Wits vice-chancellor Adam Habib admitted last year that the university had faced pressure from Jewish donors after pro-Palestinian students interrupted an Israeli concert pianist's recital during Israel Apartheid Week.

"There have indeed been some individuals who have threatened to withdraw their donations, " he said, but Wits University "will not be threatened or cajoled by cheque-book diplomacy".

Bagraim said his client's decision came after a disagreement between a Jewish Rhodes University employee, Larissa Klazinga, and university leadership.

Klazinga, represented by Bagraim, won a confidential settlement last year. The university's charges against her included that she wore Israeli military gear and was insubordinate.

"The suggestion that her departure had anything to do with her being Jewish or because of an anti-Jewish institutional ethos is utterly devoid of truth," Rhodes said.

The university's Dr Sizwe Mabizela also denied Bagraim's claim that donors withheld money.

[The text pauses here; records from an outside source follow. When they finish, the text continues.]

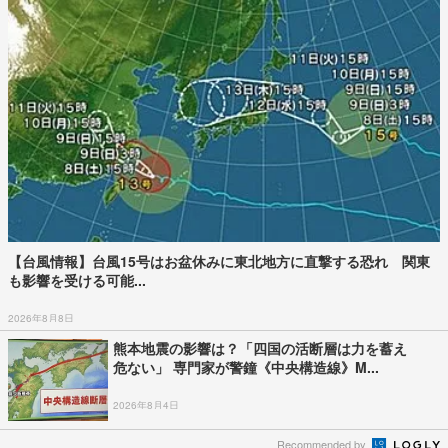
【台風情報】台風15号はお盆休みに東北地方に直撃する恐れ 関東
も影響を受ける可能...
2026年8月8日
熊本地震の影響は？「四国の活断層は力を蓄え
危ない」 専門家が警鐘《中央構造線》M...
2026年8月4日
Recommended by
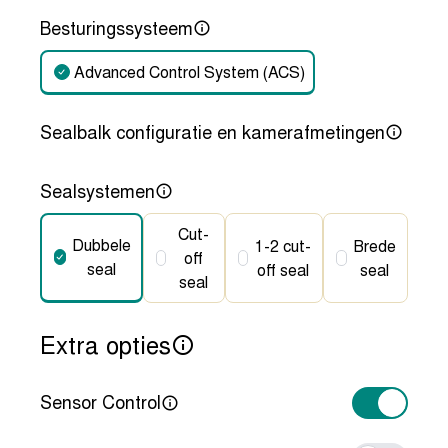
Besturingssysteem
Advanced Control System (ACS)
Sealbalk configuratie en kamerafmetingen
Sealsystemen
Cut-
Dubbele
1-2 cut-
Brede
off
seal
off seal
seal
seal
Extra opties
Sensor Control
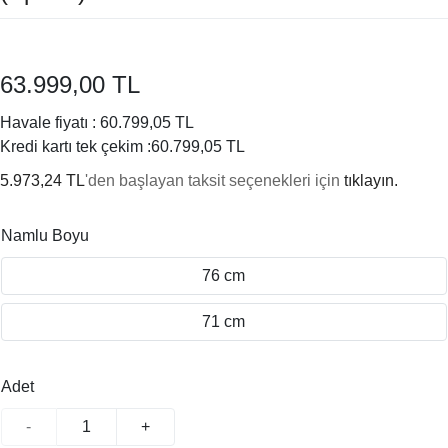
63.999,00 TL
Havale fiyatı :
60.799,05 TL
Kredi kartı tek çekim :
60.799,05 TL
5.973,24 TL
'den başlayan taksit seçenekleri için
tıklayın.
Namlu Boyu
76 cm
71 cm
Adet
-
+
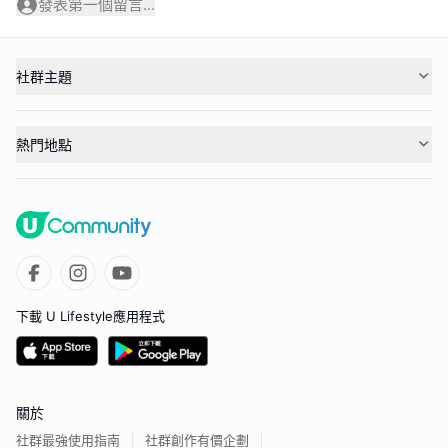
發表第一個留言...
社群主題
熱門地點
下載 U Lifestyle應用程式
關於
社群最強使用指南
社群創作有價企劃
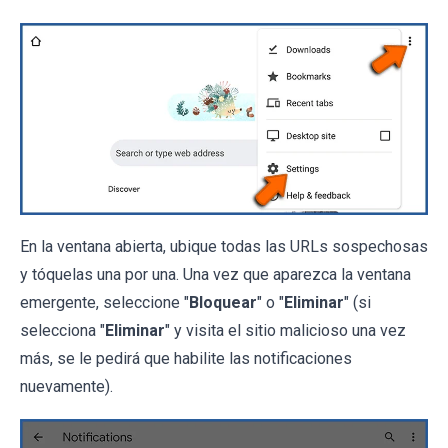
En la ventana abierta, ubique todas las URLs sospechosas
y tóquelas una por una. Una vez que aparezca la ventana
emergente, seleccione "
Bloquear
" o "
Eliminar
" (si
selecciona "
Eliminar
" y visita el sitio malicioso una vez
más, se le pedirá que habilite las notificaciones
nuevamente).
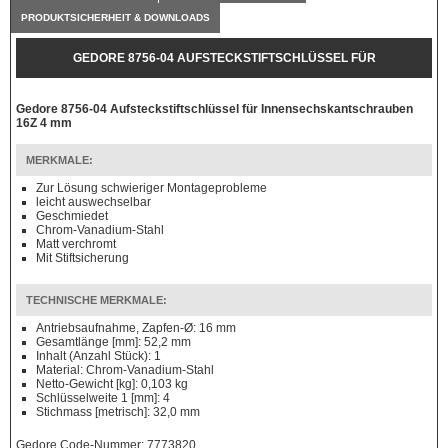
PRODUKTSICHERHEIT & DOWNLOADS
GEDORE 8756-04 AUFSTECKSTIFTSCHLÜSSEL FÜR
INNENSECHSKANTSCHRAUBEN 16Z 4 MM
Gedore 8756-04 Aufsteckstiftschlüssel für Innensechskantschrauben
16Z 4 mm
MERKMALE:
Zur Lösung schwieriger Montageprobleme
leicht auswechselbar
Geschmiedet
Chrom-Vanadium-Stahl
Matt verchromt
Mit Stiftsicherung
TECHNISCHE MERKMALE:
Antriebsaufnahme, Zapfen-Ø: 16 mm
Gesamtlänge [mm]: 52,2 mm
Inhalt (Anzahl Stück): 1
Material: Chrom-Vanadium-Stahl
Netto-Gewicht [kg]: 0,103 kg
Schlüsselweite 1 [mm]: 4
Stichmass [metrisch]: 32,0 mm
Gedore Code-Nummer: 7773820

"We are not aware of any company from Britain with a Jewish director that was planning to donate a substantial amount to the university but didn't after the incident."

There was, however, a potential donor of R5000 who decided not to proceed with that donation, Mabizela said.

He said: "The vice-chancellor has met a number of donors this year who happen to be Jewish and no one has refused support."

Wits has beefed up security for this year's Israel Apartheid Week.

Habib met the South African Union of Jewish Students and the Palestine Solidarity Committee last week to discuss management of the event. Both groups signed a new copy of the university's general rules and, specifically, rules about the kind of media that could be displayed for the week.